■ **MATERIAL FOR THIS EXERCISE**

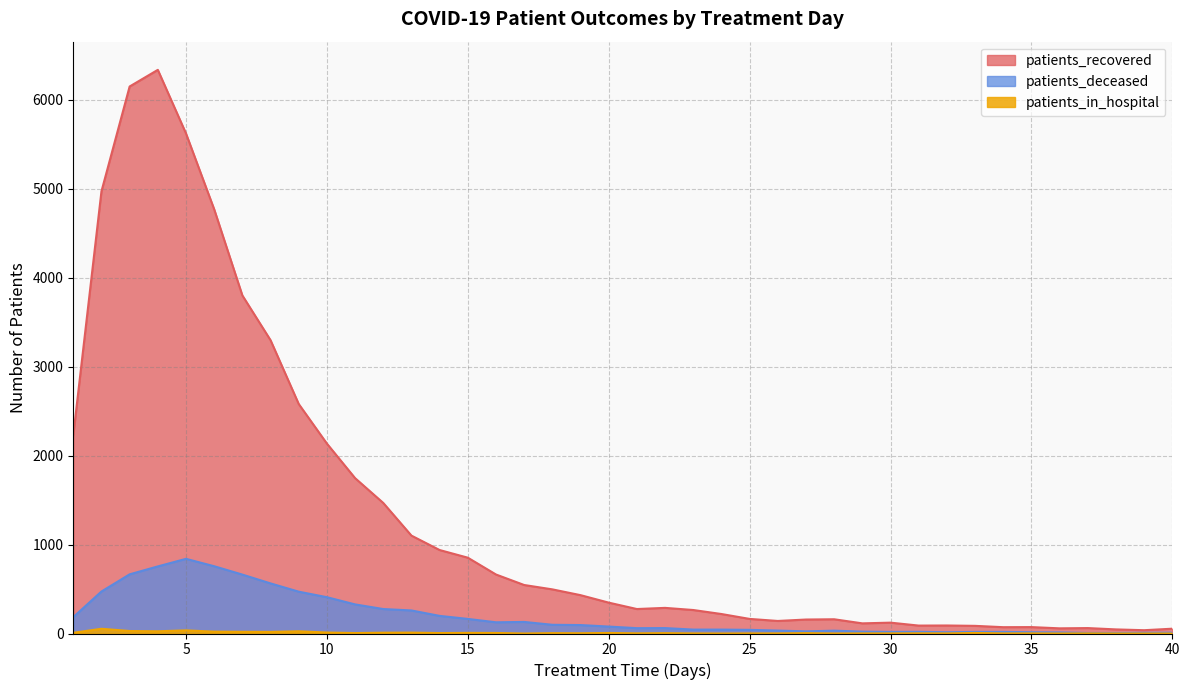

Which category has the lowest value across all series?

17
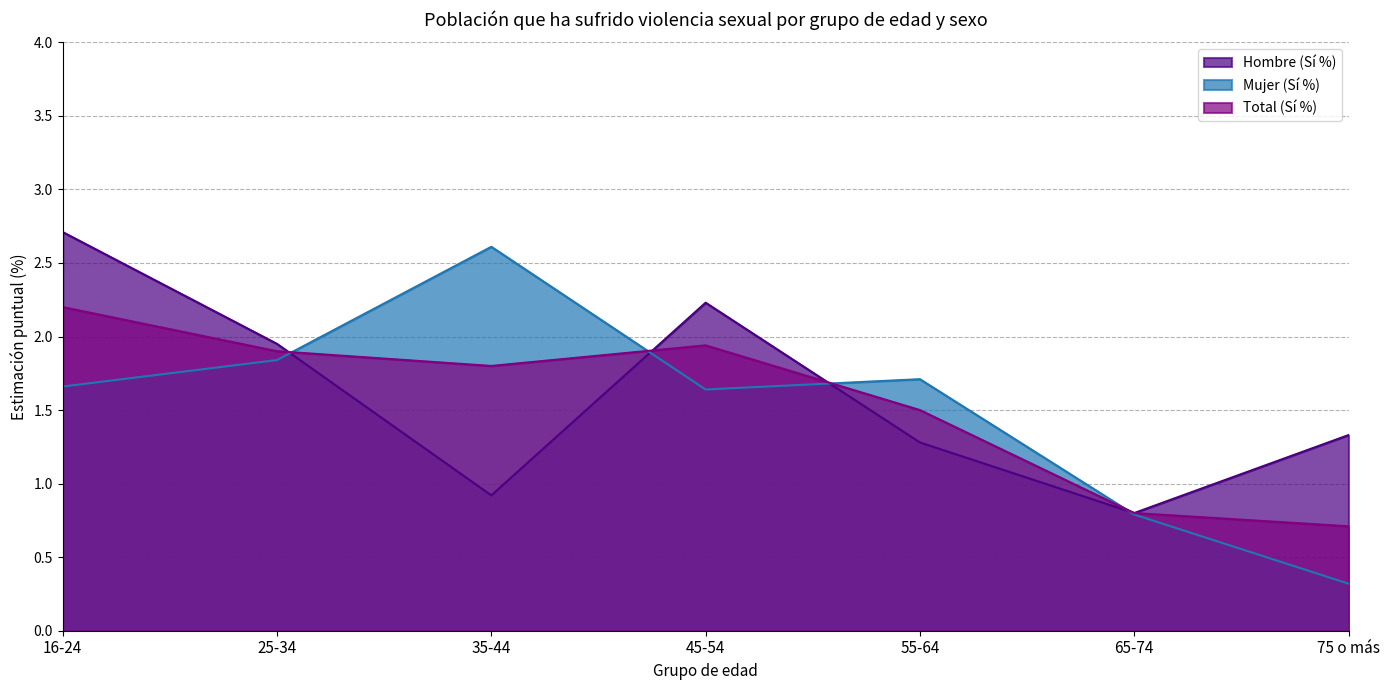

True or false: Hombre (Sí %) and Mujer (Sí %) cross at least once.

True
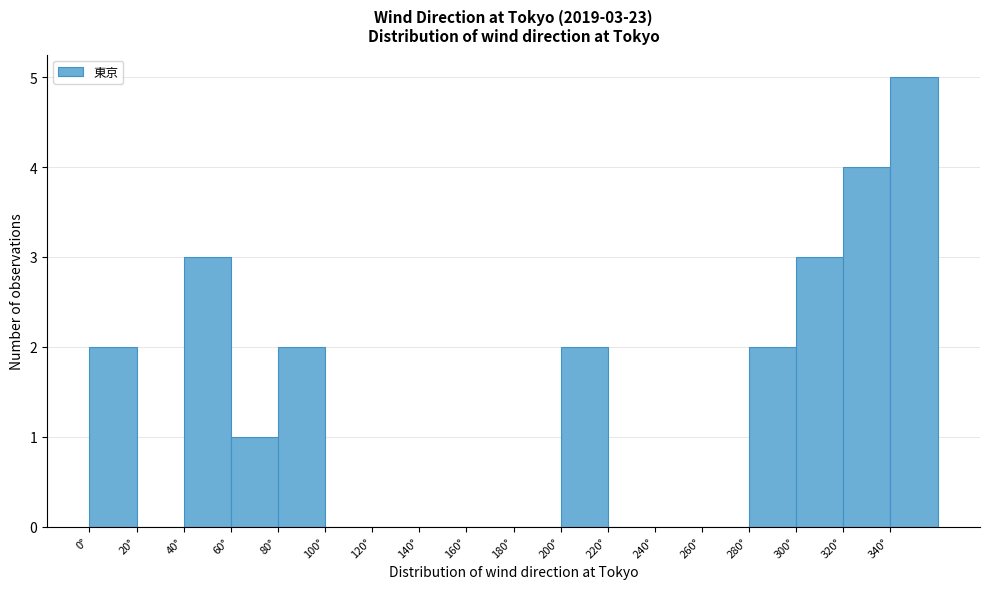

Over which range of the x-axis is the bar tallest?

340 to 360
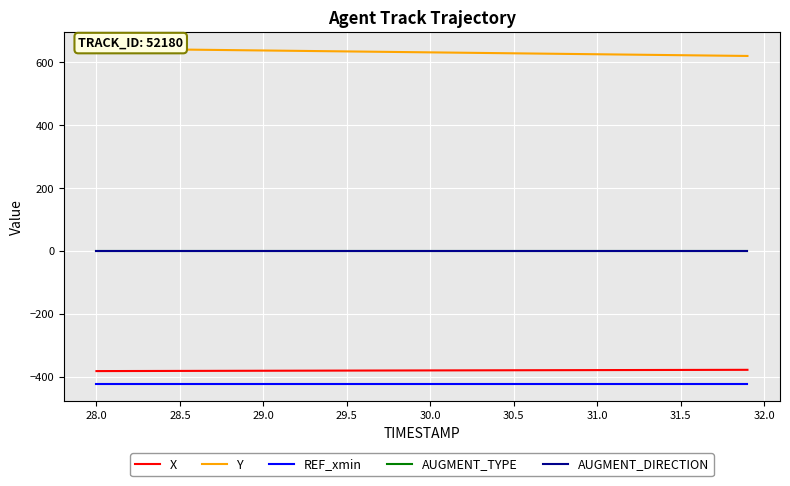

True or false: AUGMENT_DIRECTION and REF_xmin intersect in this chart.

False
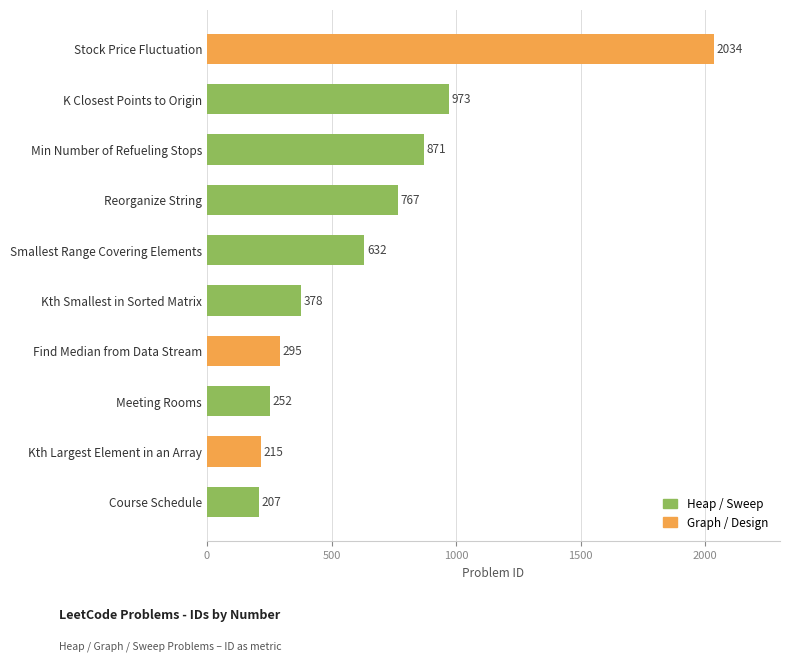

What is the sum of the values at Find Median from Data Stream and Meeting Rooms?

547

■ **PROBLEM DESCRIPTION**
Copy out every row above word for word, leaving out the pictures.

■ **YOUR SOLUTION**
Which category has the lowest value across all series?

17

True or false: Hombre (Sí %) and Mujer (Sí %) cross at least once.

True

Over which range of the x-axis is the bar tallest?

340 to 360

True or false: AUGMENT_DIRECTION and REF_xmin intersect in this chart.

False

What is the sum of the values at Find Median from Data Stream and Meeting Rooms?

547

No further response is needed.